2015年9月23日水曜日

モンゴルの砂漠と阿部さんのこと

阿部さんから許可をいただいたのでこの素敵な写真をシェアしている。阿部さんは今モンゴルで活躍されている。モンゴルのゴビ砂漠での写真だ。わたしも中央アジアに関連した仕事が長かったので、阿部さんがアルマーティで勤務されていた時に仕事でお目にかかっている。その後で同じ高校の同窓生であることを知ってびっくりした。それからときどき読んだ本などの情報を交換させていただいている。この写真を見た時にすぐ思いついたのは宮本輝「草原の椅子」で主人公が寄せ集めの新しい家族(候補)と新しい友人の4人で生き物を寄せ付けない死の砂漠に旅をする場面だ。ご本人に確認してみるとやはりそういう気分でポーズしていたらしい。しみじみとした人生後半からの再生の物語だ。わたしも行ってみたくなった。

宮本輝の作品を集中的に読むようになったのは「ひとたびはポプラに臥す」というシルクロード紀行を読んだのがきっかけだ。1997年から2000年にかけて全6巻が完結した長編だ。「月光の東」(1998年)にも中央アジアにからんだ話が出てくる。ロンドンの書店で「草原の椅子」(1999年)を取り寄せてもらっている間に、「愉楽の園」(1989年)、「睡蓮の長いまどろみ」(2000年)を読んだ。1997年のシルクロードの旅以降の宮本作品の中でも「草原の椅子」は読み応えがある。カラコルム渓谷の中に位置するフンザの追憶から始まり、再訪の旅で終わるこの本を読んで行ってみたくなった。主人公がフンザを再訪する直前に瀬戸内の海を眺めながら携帯でヒロインに電話する場面がある。砂浜に寝ころんで母の思い出につながる中原中也の詩を諳んじる場面が良い。

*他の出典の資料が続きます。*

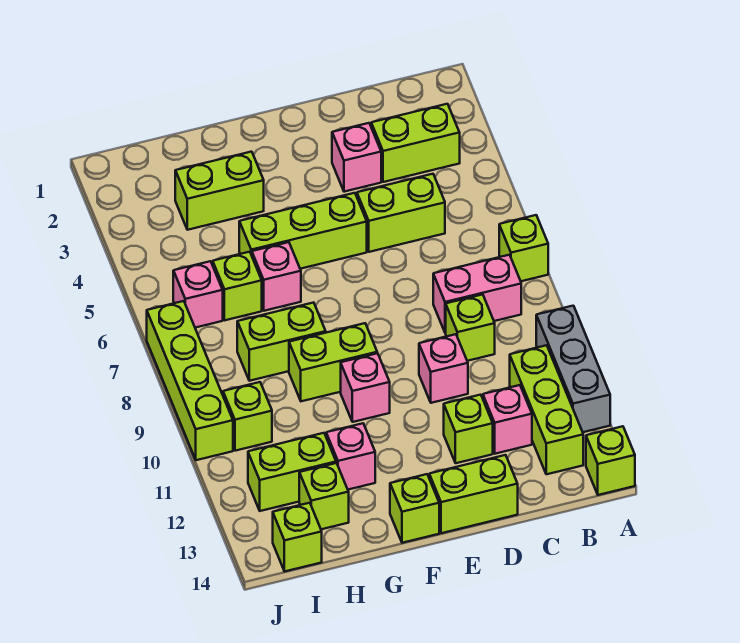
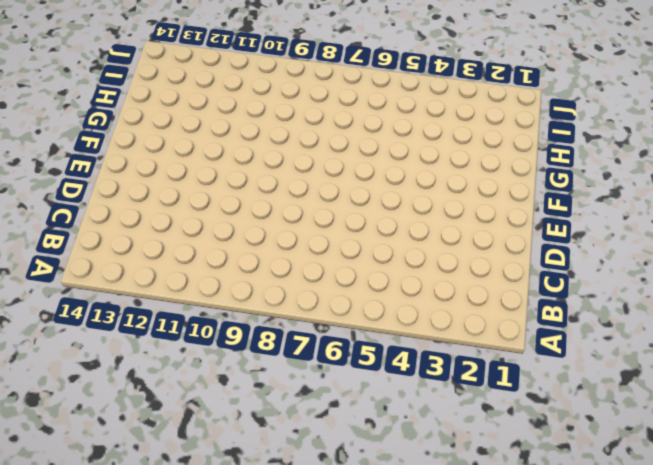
none -> lime brick A7 level 1
none -> grey brick A10:A12 level 1
none -> lime brick A14 level 1

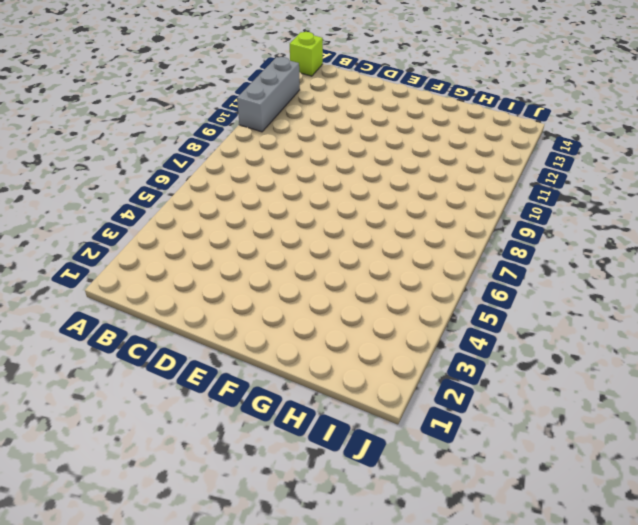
none -> lime brick A7 level 1
none -> lime brick B3:C3 level 1
none -> pink brick B8:C8 level 1

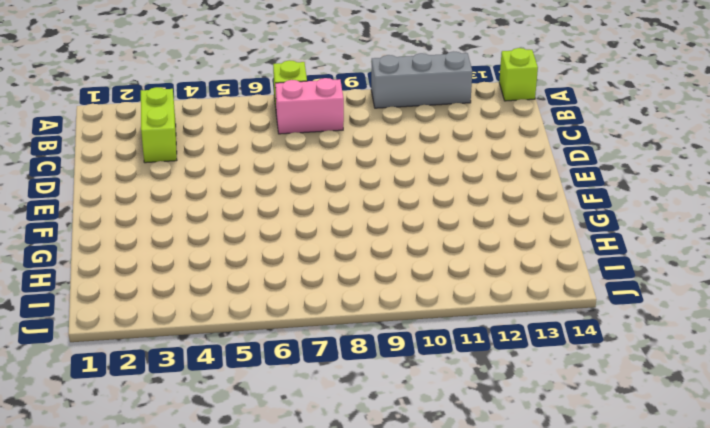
pink brick B7:B8 level 1 -> pink brick B8:C8 level 1
none -> lime brick B11:B13 level 1
none -> lime brick C5:D5 level 1
none -> lime brick C9 level 1

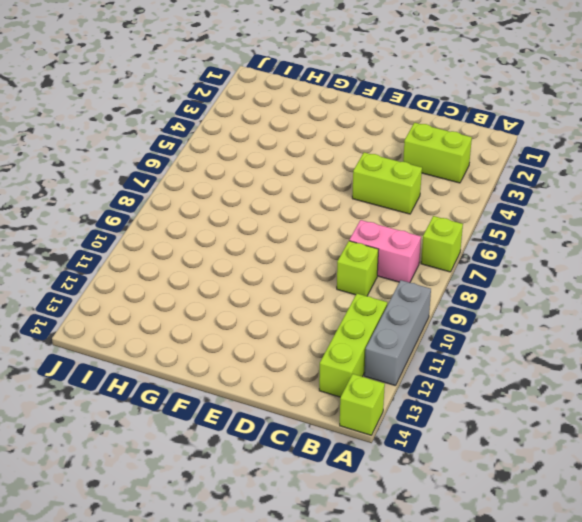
none -> pink brick C12 level 1
none -> pink brick D3 level 1
none -> pink brick D10 level 1

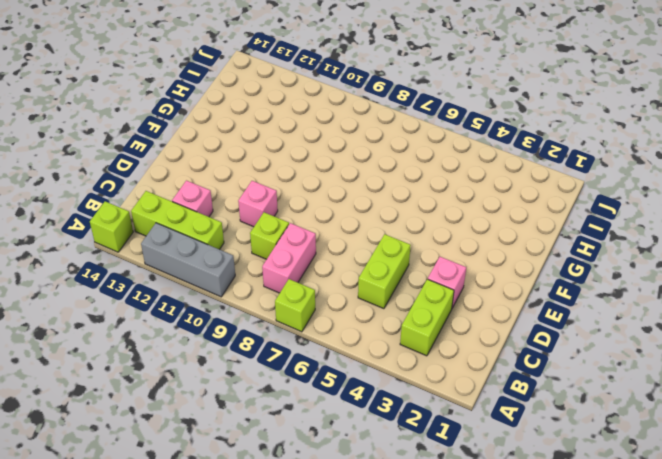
none -> lime brick D12 level 1
none -> lime brick D14:E14 level 1
none -> lime brick E5:G5 level 1

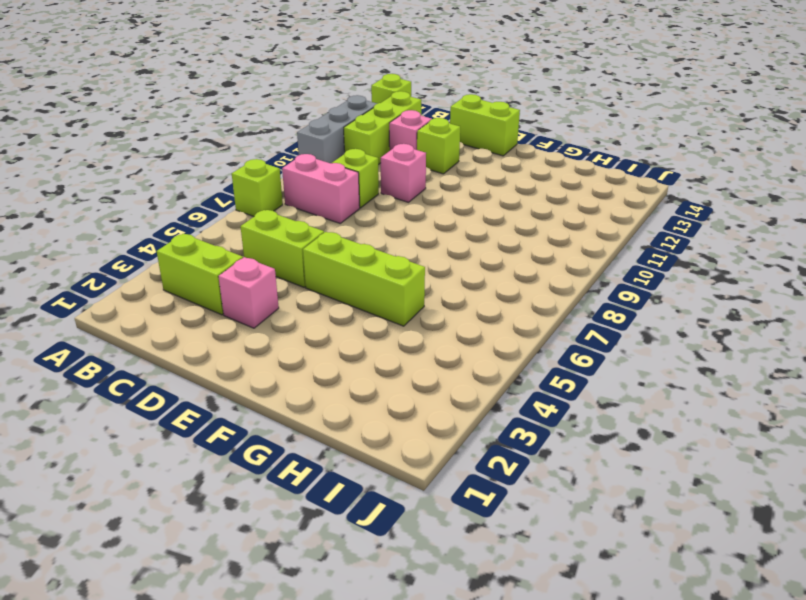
none -> lime brick F9:G9 level 1
none -> pink brick F10 level 1
none -> lime brick F14 level 1

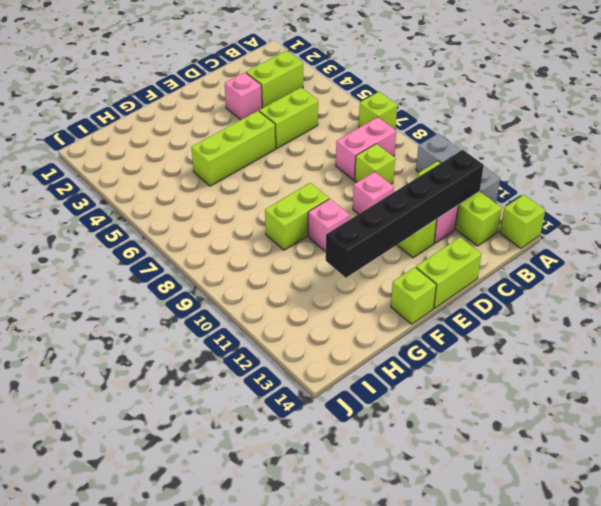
black brick B12:G12 level 2 -> none
none -> lime brick G3:H3 level 1
none -> pink brick G6 level 1
none -> lime brick G8:H8 level 1

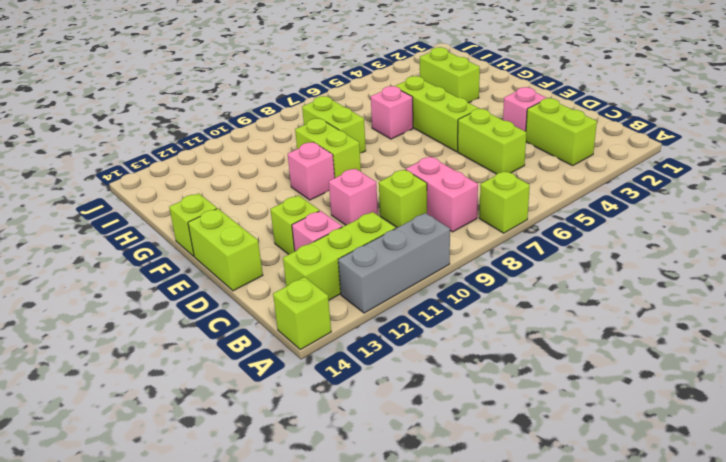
none -> pink brick G12 level 1
none -> lime brick H6 level 1
none -> lime brick H12:I12 level 1

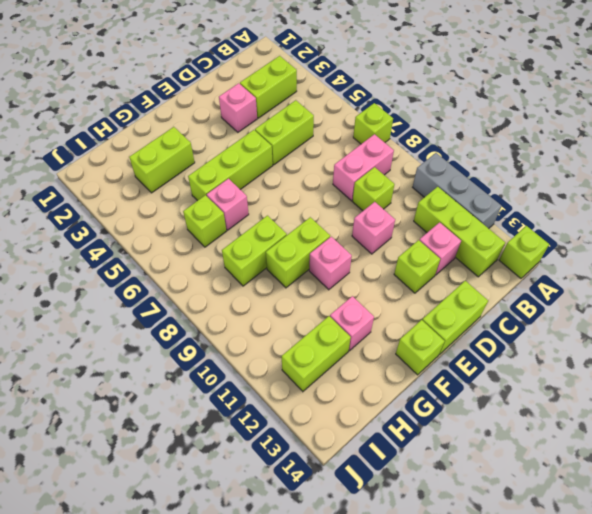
none -> lime brick H13 level 1
none -> pink brick I6 level 1
none -> lime brick I10 level 1

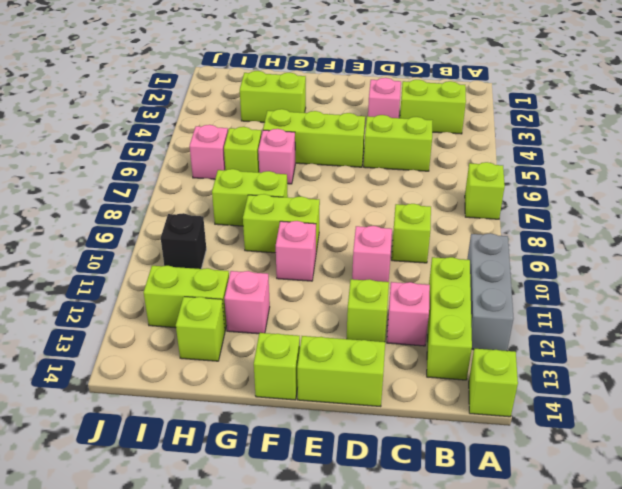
black brick I10 level 1 -> lime brick I10 level 1
none -> pink brick B8:C8 level 1
none -> lime brick I14 level 1
none -> lime brick J7:J10 level 1

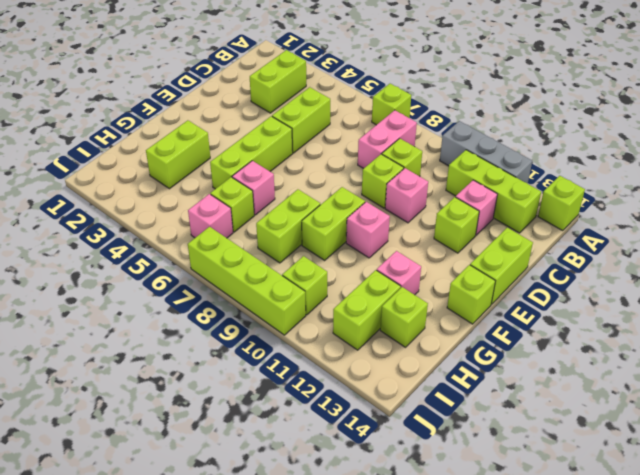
lime brick D9 level 1 -> lime brick I14 level 1
none -> pink brick D3 level 1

素敵な写真を座右において眺めながら 「いつか行ってみよう」 と考えながら生きてみたというテーマの詩がある。井上靖が書いた「比良のシャクナゲ」だ。大学を卒業して新聞社に勤めながら、やがては作家として世の中に出ることを夢見ていたであろう若い日の井上靖の心境がよく現れている詩だ。勤め人として日々の仕事や人間関係で鬱屈を感じたであろうこの人は、疲れを感じるたびに、比良のシャクナゲの写真を思い出す。そうすることで少しだけ気持ちが楽になって 「もう少しだけ耐えられる。嫌になったら何もかも放りだして比良の山奥に行ってしまおう」 という思いについてがこの詩の前半だ。それから十年ほど経って、そこまで追いつめられていない自分に気がつくというひねり方が面白い。井上靖は中期以降はシルクロードと中央ユーラシアに興味を持って様々な小説を書いている。宮本輝も井上靖を尊敬していて、一度対談もしている。作家としての中期から中央ユーラシアをテーマにした小説を書いている点でもこの二人の作家は共通している。